● **Exercise**
Please edit the passage on the Kensington Runestone starting at "The Kensington Runestone contains" and ending at "its few defenders.", swapping "fraud" for "deception".

● **Text segment**

Content starts

The Kensington Runestone contains 23 different runic letters (or “runeforms”), which are used to write an inscription of 46 words and 7 numbers. Eleven of the runeforms, and more than a dozen of the words, were unknown to the experts of 1898. In addition, the numbers on the stone failed to conform to the proper notation conventions as they were then known. For these and other reasons, time and time again, the case was made for fraud. Once the first couple of investigators had proclaimed the stone to be a forgery (and they weren’t even experts, see p.8 sidebar), it seems as if the taint of scandal became so intoxicating to the academic community that the stone simply couldn’t get a fair hearing for the hysteria. Once it was “known” to be a hoax, whole reputations and careers were made by trashing the stone and its few defenders.

The way the Kensington Runestone, and Olof Ohman, became objects of scorn says more about the psychological opposition to fresh ideas than about the proper conduct of science. The way some of the experts comported themselves, in the face of the unknown, does a disservice to the ideals of the scientific method. Personal attacks took the place of data collection. Sloppy scholarship and unreferenceable claims became the order of the day. Invoking “the experts” took the place of doing actual research. The general attitude toward the Kensington Runestone was one of contempt, as evidenced by Professor Jon Helgason’s remark to Kensington Runestone “debunker” Erik Moltke, which Moltke quoted in a 1951 article for Antiquity magazine: “In my opinion the inscription on the Kensington Stone is such that no philologist with any self respect could in any decency write about it.” The stone posed an effrontery to these men’s sense of expertise, and Moltke’s contempt for the stone was as great as Helgason’s. But rather than thrusting his nose up in the air and ignoring it, as Helgason deemed to be the proper response, Moltke expressed a more aggressive opinion as to how one should approach the anomaly. “There has been so much fuss made about this inscription that a stop must be put to it,” Moltke wrote.

Content ends

(Extracted records)
Content starts

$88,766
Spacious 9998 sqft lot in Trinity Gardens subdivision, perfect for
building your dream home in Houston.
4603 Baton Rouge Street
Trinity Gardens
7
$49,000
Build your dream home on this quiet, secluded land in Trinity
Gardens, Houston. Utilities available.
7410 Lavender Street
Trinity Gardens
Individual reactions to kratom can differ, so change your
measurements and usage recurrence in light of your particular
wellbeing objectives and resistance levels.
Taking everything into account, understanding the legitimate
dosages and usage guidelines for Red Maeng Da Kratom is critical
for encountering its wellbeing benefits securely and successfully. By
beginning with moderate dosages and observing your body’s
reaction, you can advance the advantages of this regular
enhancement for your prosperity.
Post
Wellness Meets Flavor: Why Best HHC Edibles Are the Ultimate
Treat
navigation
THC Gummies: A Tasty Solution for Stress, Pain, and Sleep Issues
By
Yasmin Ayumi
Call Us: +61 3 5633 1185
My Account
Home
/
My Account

Content ends
Content starts

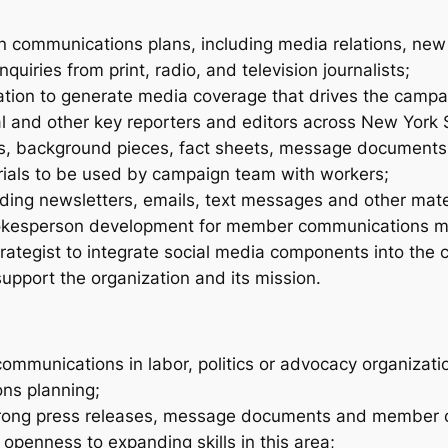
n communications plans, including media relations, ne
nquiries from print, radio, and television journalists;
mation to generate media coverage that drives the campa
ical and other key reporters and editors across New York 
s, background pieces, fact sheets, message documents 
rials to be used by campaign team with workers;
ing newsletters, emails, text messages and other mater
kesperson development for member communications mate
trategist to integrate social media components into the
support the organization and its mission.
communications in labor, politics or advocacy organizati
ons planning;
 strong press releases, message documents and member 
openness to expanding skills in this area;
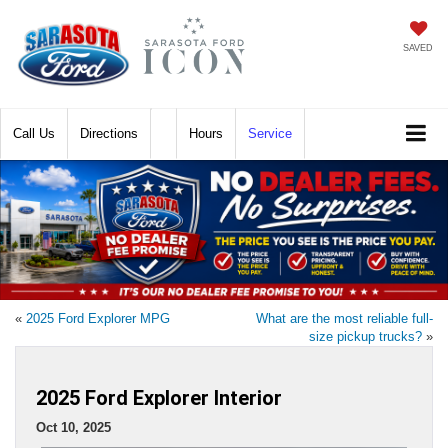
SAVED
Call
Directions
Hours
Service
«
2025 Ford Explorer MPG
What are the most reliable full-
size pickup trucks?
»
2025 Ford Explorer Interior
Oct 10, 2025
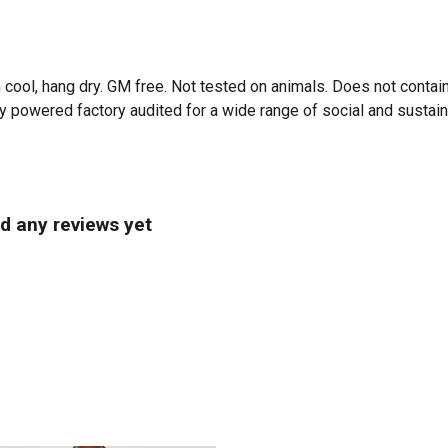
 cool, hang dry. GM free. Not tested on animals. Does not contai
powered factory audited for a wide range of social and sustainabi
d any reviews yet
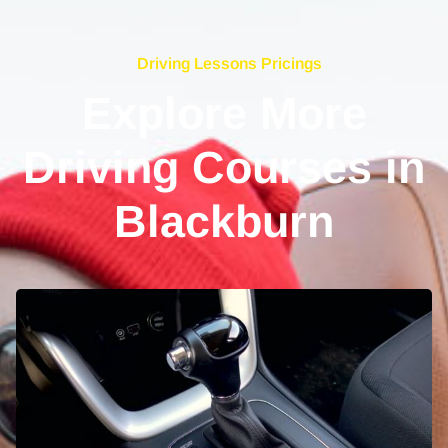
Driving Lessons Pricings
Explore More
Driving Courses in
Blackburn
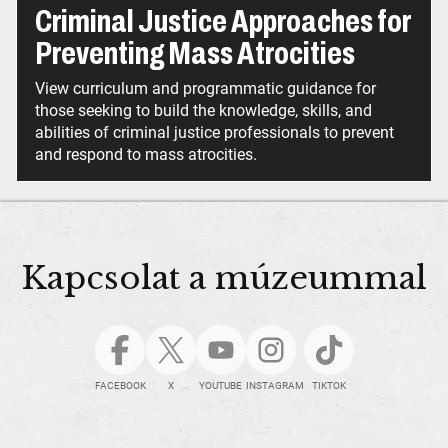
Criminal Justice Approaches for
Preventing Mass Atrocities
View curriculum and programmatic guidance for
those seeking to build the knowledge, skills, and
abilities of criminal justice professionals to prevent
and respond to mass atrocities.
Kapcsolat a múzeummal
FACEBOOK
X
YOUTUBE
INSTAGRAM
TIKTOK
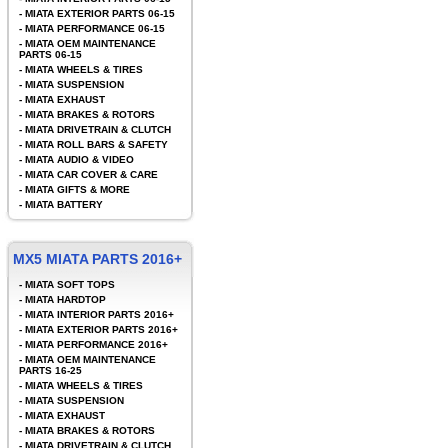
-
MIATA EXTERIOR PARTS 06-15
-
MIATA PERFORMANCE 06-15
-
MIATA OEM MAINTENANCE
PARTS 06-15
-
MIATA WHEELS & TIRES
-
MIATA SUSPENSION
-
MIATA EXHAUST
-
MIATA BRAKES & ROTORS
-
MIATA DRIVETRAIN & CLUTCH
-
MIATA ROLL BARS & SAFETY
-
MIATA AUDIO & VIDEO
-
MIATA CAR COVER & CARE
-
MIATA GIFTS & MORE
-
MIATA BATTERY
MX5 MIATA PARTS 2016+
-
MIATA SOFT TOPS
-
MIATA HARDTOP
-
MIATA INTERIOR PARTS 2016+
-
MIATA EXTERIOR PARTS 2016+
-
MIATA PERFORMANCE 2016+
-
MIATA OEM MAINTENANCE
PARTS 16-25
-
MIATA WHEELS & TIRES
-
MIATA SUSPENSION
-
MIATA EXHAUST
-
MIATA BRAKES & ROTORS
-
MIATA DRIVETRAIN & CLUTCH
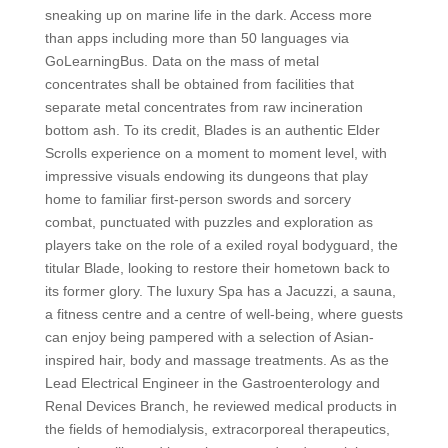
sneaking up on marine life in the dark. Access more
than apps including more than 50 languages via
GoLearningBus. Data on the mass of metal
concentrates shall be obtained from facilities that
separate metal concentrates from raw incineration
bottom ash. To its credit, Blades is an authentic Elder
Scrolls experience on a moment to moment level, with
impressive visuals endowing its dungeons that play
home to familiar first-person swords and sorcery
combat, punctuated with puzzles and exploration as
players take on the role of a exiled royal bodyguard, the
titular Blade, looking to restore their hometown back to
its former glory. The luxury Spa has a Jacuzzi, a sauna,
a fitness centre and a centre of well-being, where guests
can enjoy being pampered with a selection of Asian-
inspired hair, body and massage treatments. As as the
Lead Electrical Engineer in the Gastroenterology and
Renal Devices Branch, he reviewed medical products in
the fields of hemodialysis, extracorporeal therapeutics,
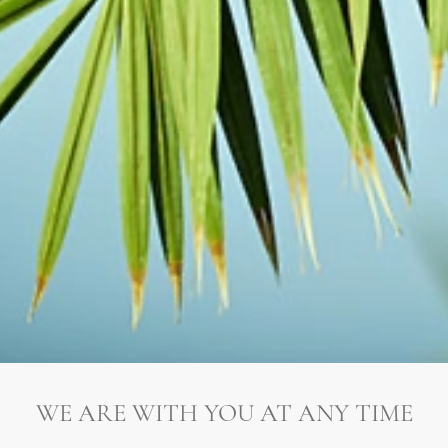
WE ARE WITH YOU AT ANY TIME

Content ends
Content starts

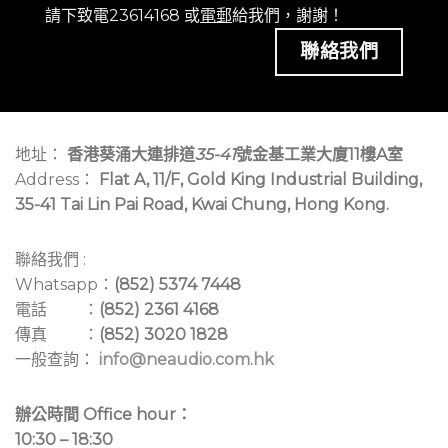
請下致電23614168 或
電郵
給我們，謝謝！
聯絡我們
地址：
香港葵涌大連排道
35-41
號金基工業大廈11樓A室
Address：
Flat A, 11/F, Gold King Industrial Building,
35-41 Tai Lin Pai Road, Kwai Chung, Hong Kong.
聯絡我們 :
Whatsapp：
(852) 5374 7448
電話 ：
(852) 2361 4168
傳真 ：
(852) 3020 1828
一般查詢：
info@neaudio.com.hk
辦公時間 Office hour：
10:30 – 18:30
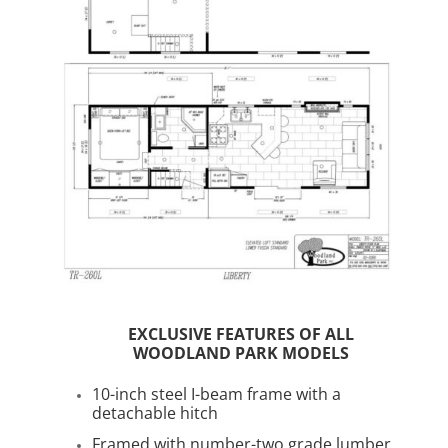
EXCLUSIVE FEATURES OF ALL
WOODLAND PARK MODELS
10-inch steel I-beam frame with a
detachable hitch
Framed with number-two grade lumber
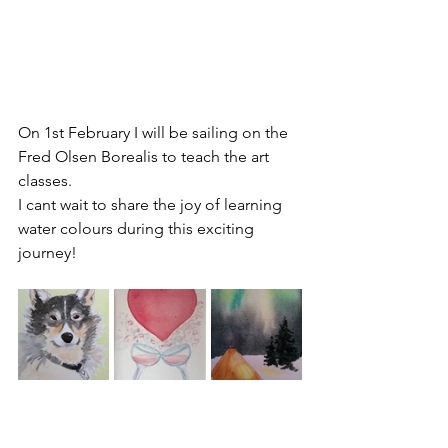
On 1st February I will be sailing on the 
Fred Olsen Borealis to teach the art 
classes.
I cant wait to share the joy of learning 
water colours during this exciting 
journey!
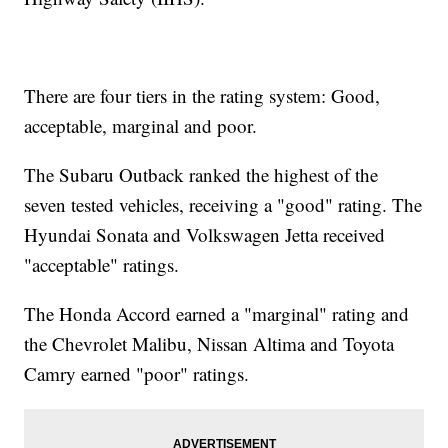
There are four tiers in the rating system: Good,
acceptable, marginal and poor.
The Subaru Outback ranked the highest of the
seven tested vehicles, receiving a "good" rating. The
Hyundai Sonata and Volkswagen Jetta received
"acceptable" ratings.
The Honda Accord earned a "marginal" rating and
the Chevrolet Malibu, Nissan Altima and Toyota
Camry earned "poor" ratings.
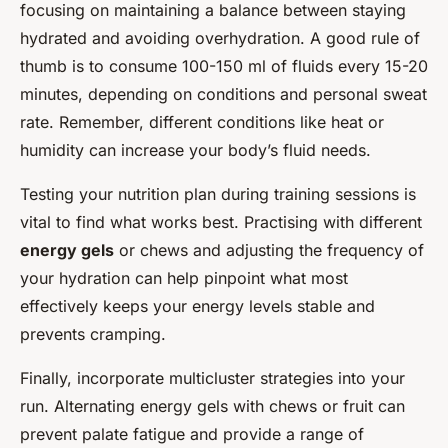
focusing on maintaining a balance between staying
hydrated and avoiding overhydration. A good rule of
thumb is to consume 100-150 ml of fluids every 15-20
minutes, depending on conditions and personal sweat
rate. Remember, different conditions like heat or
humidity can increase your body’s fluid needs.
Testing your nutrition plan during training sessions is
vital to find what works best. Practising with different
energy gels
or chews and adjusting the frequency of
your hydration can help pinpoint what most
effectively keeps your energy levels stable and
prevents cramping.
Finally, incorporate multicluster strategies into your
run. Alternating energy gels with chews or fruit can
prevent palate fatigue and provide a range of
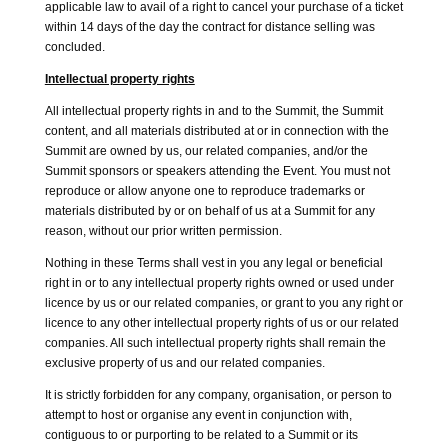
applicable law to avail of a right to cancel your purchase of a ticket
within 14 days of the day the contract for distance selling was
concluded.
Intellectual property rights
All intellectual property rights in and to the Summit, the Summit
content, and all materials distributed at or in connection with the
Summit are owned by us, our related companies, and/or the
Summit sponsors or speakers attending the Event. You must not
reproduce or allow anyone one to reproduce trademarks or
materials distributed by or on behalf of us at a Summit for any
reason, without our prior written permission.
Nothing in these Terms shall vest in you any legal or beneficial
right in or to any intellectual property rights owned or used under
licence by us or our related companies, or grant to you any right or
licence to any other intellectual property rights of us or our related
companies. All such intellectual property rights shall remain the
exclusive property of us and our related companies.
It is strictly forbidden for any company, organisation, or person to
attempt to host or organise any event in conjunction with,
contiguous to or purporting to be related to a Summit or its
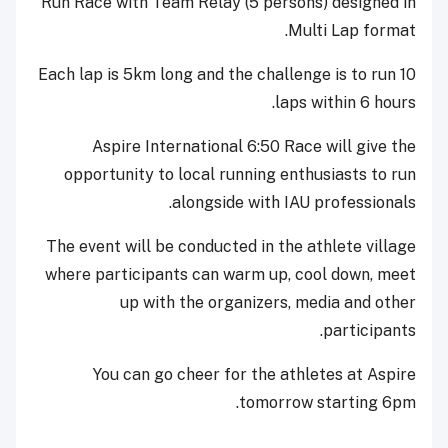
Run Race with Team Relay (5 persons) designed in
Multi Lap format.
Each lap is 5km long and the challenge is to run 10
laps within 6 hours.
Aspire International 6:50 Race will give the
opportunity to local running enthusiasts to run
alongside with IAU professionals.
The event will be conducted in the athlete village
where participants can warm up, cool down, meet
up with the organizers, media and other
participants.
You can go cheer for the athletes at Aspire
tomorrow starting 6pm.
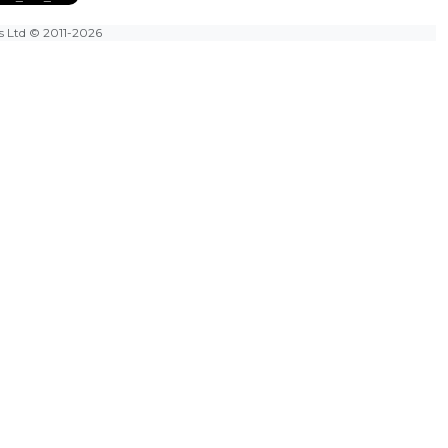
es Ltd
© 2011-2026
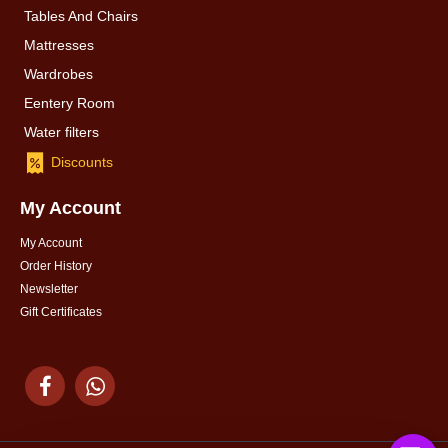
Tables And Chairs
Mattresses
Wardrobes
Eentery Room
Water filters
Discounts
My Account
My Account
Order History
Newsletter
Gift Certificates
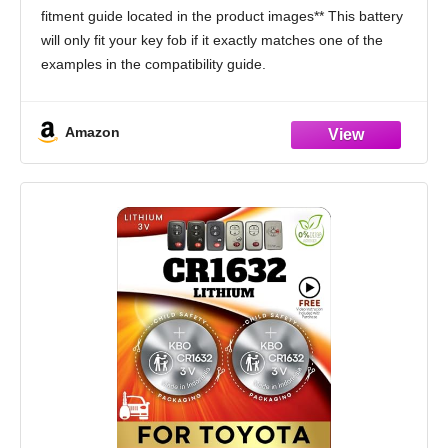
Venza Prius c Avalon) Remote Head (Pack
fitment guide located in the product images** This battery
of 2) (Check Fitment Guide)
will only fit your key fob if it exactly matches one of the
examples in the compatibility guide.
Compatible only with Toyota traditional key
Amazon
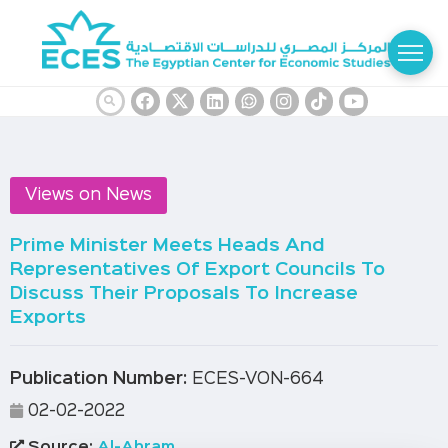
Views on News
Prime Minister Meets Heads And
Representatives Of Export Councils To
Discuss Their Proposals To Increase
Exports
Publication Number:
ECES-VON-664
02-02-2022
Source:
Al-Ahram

Content ends

● **Answer**
The Kensington Runestone contains 23 different runic letters (or “runeforms”), which are used to write an inscription of 46 words and 7 numbers. Eleven of the runeforms, and more than a dozen of the words, were unknown to the experts of 1898. In addition, the numbers on the stone failed to conform to the proper notation conventions as they were then known. For these and other reasons, time and time again, the case was made for deception. Once the first couple of investigators had proclaimed the stone to be a forgery (and they weren’t even experts, see p.8 sidebar), it seems as if the taint of scandal became so intoxicating to the academic community that the stone simply couldn’t get a fair hearing for the hysteria. Once it was “known” to be a hoax, whole reputations and careers were made by trashing the stone and its few defenders.